The Land of Enchantment serves as the backdrop for the film “Hell or High Water,” which opens today nationwide.
And the film is already garnering plenty of accolades as one of the year’s best.
The project brought back New Mexico film alums Jeff Bridges, Chris Pine and Ben Foster. (Bridges starred in “True Grit” and “Crazy Heart;” Pine in “Carriers” and Foster in “Lone Survivor” and “3:10 to Yuma.”)
The film is a story about the collision of the Old and New West, as two brothers – Toby, played by Chris Pine, a straight-living, divorced father trying to make a better life for his son; and Tanner, played by Ben Foster, a short-tempered ex-con with a loose trigger finger – come together to rob branch after branch of the bank that is foreclosing on their family land.
The holdups are part of a last-ditch scheme to take back a future that powerful forces beyond their control have stolen from under their feet. Vengeance seems to be theirs until they find themselves in the cross hairs of a relentless, foul-mouthed Texas Ranger Marcus Hamilton, played by Jeff Bridges, who is looking for one last triumph on the eve of his retirement.
As the brothers plot a final bank heist to complete their plan, a showdown looms at the crossroads where the last honest lawman and a pair of brothers with nothing to live for except family collide.
Production for the film began in May 2015 and employed more than 100 New Mexico crew members and more than 850 background talent workers, according to the New Mexico Film Office.
Locations include Clovis, Estancia, Moriarty, Portales, Tucumcari and Albuquerque, though the film is set in West Texas.
Gil Birmingham stars in the film alongside Bridges as Alberto Parker.
And Birmingham is also an alum of New Mexico productions. He was in Disney’s “The Lone Ranger” in 2013, as well as “DreamKeeper” in 2003 and “Into the West” in 2005.
“I always have fun when I’m in New Mexico,” he says. “I get to visit some of my favorite places, and I head up to Santa Fe.”
Birmingham was drawn to the script, written by Taylor Sheridan, who also wrote the script for “Sicario.”
“It’s such a brilliantly written film,” he says. “Then there’s the many layered aspects and the subject matter. And of course, working with Jeff, Chris and Ben.”
Another part of the film that drew Birmingham in is that his character is half-Comanche and half-Mexican.
“I’ve done a large portion of playing Native American characters,” he says. “To have a character that was contemporary, it was fantastic. We did have to find our way through and it involved exploring the character some more.”
Birmingham says his character is a man of principle.
“He’s devoted to his wife and family,” he says. “He’s such a strong character.”
In the film, Bridges and Birmingham’s characters develop a brotherly bond and the pair often joke with each other.
“Jeff’s character had an outlet with mine,” he says. “In the film, Jeff’s character has lost his wife and he’s looking for a bond. That’s where the jabbing comes from.”

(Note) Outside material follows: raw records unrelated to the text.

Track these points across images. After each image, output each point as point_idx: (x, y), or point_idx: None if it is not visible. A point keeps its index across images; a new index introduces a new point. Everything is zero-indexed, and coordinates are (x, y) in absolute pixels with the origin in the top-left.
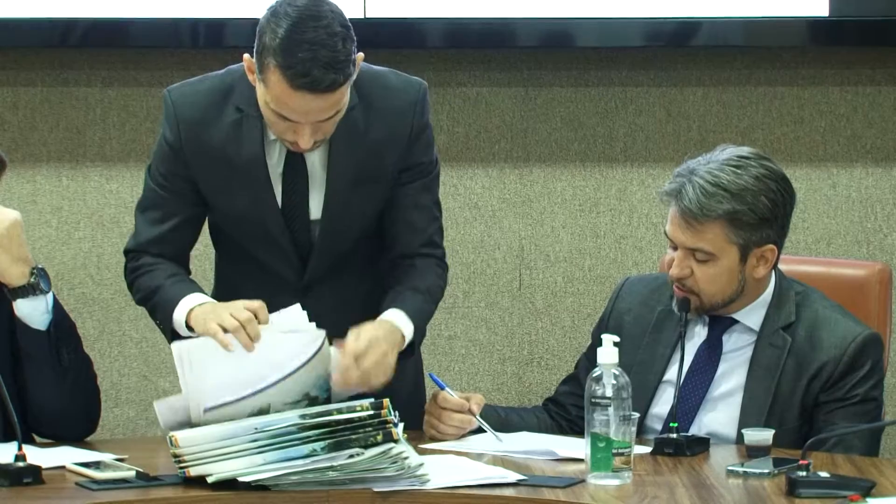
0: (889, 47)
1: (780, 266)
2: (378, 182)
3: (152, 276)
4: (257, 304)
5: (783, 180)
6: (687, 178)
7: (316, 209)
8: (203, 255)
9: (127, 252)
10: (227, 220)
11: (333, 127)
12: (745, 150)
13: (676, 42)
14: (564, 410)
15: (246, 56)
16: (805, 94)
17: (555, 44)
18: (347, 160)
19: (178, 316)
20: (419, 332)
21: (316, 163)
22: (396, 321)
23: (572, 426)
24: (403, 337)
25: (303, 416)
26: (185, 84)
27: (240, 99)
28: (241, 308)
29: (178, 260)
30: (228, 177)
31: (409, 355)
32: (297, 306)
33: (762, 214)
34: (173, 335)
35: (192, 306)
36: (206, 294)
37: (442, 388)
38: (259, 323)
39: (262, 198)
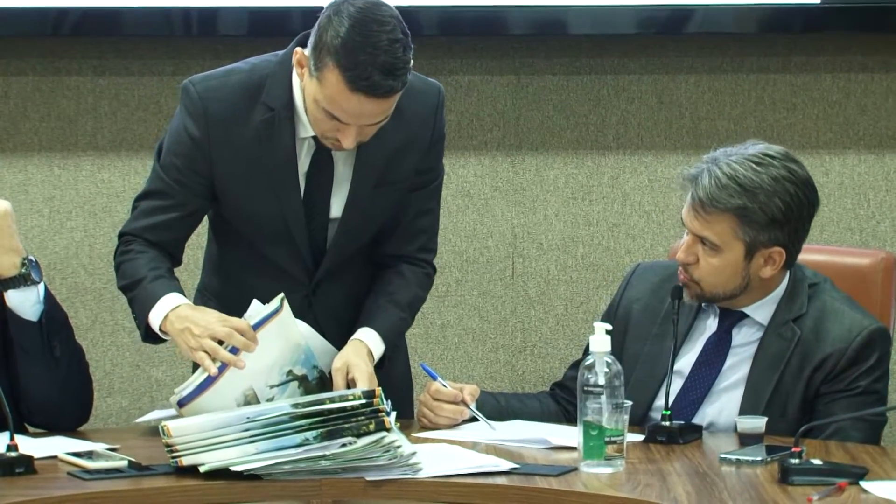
0: (881, 34)
1: None
2: (398, 185)
3: (136, 266)
4: (238, 323)
5: (805, 185)
6: (708, 166)
7: (336, 208)
8: (195, 244)
9: (121, 235)
10: (241, 217)
11: (375, 130)
12: (773, 150)
13: (669, 29)
14: (571, 395)
15: (299, 49)
16: (797, 81)
17: (547, 31)
18: (373, 162)
19: (154, 319)
20: (391, 347)
21: (340, 163)
22: (369, 342)
23: None
24: (372, 354)
25: (295, 406)
26: (210, 77)
27: (269, 97)
28: (218, 324)
29: (171, 249)
30: (254, 174)
31: (379, 369)
32: (255, 301)
33: (773, 216)
34: (147, 332)
35: (166, 311)
36: (182, 294)
37: (434, 379)
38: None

Birmingham was in New Mexico for a couple months.
He says director David Mackenzie kept everything on course.
“Chris filmed for about three weeks,” he says. “He had time restraints and then had to move on to the new ‘Star Trek’ film.”
Birmingham enjoyed his time in New Mexico and has since moved on to plenty of new projects.

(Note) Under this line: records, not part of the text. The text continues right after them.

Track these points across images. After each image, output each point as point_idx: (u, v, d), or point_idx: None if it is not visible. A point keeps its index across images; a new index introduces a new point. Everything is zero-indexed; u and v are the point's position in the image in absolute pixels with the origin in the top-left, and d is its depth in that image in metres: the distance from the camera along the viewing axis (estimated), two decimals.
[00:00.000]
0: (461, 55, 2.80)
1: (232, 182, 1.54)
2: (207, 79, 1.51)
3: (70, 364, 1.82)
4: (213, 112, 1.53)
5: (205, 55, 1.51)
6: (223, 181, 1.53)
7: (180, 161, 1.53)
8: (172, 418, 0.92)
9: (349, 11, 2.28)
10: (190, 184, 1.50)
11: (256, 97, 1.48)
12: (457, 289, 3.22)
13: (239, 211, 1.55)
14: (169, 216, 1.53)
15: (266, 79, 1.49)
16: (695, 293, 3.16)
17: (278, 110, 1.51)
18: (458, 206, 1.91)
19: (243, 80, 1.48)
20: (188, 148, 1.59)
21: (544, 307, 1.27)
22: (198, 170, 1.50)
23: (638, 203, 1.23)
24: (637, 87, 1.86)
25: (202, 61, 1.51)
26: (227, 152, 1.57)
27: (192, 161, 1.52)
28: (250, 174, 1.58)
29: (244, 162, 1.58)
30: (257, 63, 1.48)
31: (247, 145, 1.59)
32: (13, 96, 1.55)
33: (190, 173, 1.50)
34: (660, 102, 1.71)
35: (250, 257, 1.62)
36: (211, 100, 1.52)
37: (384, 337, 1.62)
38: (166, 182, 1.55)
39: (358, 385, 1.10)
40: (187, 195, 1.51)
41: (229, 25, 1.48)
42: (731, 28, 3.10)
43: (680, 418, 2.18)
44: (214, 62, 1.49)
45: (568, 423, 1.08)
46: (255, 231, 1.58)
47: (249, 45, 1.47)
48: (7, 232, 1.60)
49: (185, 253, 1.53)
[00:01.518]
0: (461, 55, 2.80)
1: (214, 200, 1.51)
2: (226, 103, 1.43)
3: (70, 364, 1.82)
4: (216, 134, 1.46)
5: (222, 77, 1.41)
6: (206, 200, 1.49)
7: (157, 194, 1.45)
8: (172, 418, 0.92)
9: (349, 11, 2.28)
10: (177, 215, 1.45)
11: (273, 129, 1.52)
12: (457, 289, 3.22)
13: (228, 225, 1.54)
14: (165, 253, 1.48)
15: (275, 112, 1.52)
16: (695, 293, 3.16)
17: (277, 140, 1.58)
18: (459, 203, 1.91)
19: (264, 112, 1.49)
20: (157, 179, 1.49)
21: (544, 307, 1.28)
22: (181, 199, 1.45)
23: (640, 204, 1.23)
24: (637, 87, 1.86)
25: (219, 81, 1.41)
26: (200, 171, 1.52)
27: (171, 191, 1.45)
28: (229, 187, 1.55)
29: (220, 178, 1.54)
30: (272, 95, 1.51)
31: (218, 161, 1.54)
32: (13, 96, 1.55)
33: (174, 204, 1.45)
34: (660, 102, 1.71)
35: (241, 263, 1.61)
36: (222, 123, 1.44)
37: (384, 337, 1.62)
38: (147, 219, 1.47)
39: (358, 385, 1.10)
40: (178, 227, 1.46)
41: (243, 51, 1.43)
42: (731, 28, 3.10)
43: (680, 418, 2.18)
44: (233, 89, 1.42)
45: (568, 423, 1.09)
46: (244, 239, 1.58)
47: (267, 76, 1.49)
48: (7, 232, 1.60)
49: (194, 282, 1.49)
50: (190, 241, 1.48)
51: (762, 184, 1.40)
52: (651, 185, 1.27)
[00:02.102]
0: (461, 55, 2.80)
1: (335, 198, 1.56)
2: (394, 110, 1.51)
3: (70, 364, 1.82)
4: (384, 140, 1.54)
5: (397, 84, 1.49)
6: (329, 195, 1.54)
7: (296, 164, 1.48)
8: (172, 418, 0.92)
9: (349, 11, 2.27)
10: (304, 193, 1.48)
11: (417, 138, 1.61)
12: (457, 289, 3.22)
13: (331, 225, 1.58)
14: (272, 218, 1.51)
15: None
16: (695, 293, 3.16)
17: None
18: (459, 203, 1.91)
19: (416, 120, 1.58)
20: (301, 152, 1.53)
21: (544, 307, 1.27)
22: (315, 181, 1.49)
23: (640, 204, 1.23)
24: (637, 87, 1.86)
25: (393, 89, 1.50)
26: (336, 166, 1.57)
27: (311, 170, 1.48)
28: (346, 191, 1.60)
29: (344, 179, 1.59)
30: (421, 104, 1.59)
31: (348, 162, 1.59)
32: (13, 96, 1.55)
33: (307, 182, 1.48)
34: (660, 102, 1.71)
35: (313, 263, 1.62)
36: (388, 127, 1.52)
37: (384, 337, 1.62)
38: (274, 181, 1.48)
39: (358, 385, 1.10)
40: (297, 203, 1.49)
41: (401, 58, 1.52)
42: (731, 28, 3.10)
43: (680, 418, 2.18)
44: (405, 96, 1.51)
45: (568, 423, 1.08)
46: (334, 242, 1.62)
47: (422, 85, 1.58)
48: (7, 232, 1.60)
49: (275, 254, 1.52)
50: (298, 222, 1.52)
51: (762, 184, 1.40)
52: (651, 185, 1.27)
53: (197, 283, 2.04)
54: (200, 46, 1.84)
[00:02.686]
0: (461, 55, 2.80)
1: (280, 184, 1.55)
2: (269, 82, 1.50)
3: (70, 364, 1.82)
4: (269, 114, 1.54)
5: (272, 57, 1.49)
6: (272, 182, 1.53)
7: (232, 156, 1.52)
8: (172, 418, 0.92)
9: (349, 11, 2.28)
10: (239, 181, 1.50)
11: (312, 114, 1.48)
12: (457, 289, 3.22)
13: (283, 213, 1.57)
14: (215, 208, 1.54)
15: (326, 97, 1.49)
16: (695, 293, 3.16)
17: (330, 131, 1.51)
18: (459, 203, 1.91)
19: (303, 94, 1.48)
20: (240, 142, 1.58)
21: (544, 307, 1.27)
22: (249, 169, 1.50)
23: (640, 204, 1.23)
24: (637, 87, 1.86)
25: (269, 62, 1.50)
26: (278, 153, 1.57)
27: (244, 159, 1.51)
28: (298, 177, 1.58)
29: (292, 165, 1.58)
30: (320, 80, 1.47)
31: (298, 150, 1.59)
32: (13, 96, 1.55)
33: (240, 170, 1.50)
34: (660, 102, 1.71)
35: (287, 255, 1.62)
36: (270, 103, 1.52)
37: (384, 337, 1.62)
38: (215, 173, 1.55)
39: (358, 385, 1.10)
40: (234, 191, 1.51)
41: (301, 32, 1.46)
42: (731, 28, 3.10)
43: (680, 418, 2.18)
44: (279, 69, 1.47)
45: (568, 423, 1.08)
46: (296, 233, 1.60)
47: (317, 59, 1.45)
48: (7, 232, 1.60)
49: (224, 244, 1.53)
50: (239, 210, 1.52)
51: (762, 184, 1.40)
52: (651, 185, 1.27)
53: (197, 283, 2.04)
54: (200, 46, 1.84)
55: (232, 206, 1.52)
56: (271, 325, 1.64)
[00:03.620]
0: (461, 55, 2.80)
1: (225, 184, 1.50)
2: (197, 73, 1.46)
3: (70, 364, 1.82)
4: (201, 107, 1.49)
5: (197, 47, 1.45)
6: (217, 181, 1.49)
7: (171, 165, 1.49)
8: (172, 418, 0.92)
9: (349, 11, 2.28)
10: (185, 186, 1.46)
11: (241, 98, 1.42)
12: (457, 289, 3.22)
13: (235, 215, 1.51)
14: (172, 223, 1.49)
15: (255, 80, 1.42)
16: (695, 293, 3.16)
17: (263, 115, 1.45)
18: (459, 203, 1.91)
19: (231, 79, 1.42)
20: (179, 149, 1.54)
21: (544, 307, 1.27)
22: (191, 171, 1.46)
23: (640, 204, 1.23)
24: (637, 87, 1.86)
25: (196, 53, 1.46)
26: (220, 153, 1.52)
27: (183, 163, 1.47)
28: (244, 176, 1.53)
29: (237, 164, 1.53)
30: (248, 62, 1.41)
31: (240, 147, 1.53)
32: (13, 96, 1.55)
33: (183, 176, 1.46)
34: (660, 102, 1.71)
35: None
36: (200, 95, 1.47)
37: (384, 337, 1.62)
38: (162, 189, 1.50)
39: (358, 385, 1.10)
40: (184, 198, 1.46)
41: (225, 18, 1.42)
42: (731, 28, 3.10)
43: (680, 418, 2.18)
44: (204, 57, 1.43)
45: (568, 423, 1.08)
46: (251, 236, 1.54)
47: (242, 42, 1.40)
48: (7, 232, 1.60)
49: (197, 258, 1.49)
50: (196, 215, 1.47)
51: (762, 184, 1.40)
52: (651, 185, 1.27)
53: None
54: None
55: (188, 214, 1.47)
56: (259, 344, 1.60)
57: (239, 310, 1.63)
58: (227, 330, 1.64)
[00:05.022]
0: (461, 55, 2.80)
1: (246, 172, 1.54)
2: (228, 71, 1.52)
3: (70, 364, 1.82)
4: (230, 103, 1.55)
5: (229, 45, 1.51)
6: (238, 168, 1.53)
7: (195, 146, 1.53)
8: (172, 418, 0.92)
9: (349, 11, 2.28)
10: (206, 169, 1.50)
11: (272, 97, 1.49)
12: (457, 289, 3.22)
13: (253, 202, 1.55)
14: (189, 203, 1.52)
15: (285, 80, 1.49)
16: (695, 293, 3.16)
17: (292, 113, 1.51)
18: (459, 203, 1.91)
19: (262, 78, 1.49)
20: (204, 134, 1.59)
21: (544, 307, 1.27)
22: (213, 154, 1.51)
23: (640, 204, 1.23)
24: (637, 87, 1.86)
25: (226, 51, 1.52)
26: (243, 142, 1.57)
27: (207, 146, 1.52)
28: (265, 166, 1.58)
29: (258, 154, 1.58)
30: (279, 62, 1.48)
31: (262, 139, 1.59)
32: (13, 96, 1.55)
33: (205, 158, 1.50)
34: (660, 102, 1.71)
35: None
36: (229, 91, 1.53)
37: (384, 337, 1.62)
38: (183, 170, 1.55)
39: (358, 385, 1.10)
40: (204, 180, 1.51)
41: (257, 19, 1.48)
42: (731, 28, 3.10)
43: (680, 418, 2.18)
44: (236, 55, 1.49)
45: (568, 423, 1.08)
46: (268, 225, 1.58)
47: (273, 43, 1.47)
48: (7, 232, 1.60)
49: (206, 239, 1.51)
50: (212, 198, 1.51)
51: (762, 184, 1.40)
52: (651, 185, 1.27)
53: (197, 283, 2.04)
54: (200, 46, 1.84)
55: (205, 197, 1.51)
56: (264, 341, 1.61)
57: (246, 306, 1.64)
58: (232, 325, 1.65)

He recently wrapped the film “Wind River,” written by Sheridan. He also joined the cast for “Transformers: The Last Night.” And one of his most fun roles has been on the Netflix series “The Unbreakable Kimmy Schmidt,” in which he plays Virgil.
“All of these are great opportunities for me to grow as an actor,” he says. “It always comes down to how well the project is written.”
- Production Designer Tom Duffield was thrilled to find New Mexico towns such as Moriarty, Estancia, Tucumcari and just miles from the West Texas border, Clovis and Portales, to stand-in for West Texas towns.
“Moriarty is amazing.” he says. “I can’t believe we found such a perfect area. It has that beautiful tawny sea of grass, those unlimited horizons. David (Mackenzie) really wanted to capture the sense of desolation you feel in some of these small towns, towns that are getting rubbed out by the cities and the mega-stores, with downtowns that are just kind of evaporating. Moriarty is gorgeous but you get that feeling.”
- Director of photography Gils Nuttgens and production designer Tom Duffield found these New Mexico locations an incredible canvas, but director David Mackenzie also took them on a field trip to Texas.
“Before shooting began, we took a road trip through the actual locations where Taylor (Sheridan) based the screenplay, and then we went back to New Mexico and saw exactly how we could re-create that there,” Mackenzie says. “It was a tremendous help to absorb those details, and it became a big part of the creative process.”
- For the banks that Toby and Tanner hold up, Duffield renovated several abandoned banks but was excited to have the chance to use the operational Western Bank in Clovis to play one of the fictitious Texas Midlands branches.
“It was so important to have real banks,” Duffield says. “A lot of banks didn’t want to let us film robbery for obvious reasons but the Western Bank shut down for a day, and even let us shoot gunfire inside. It gave us something amazing.”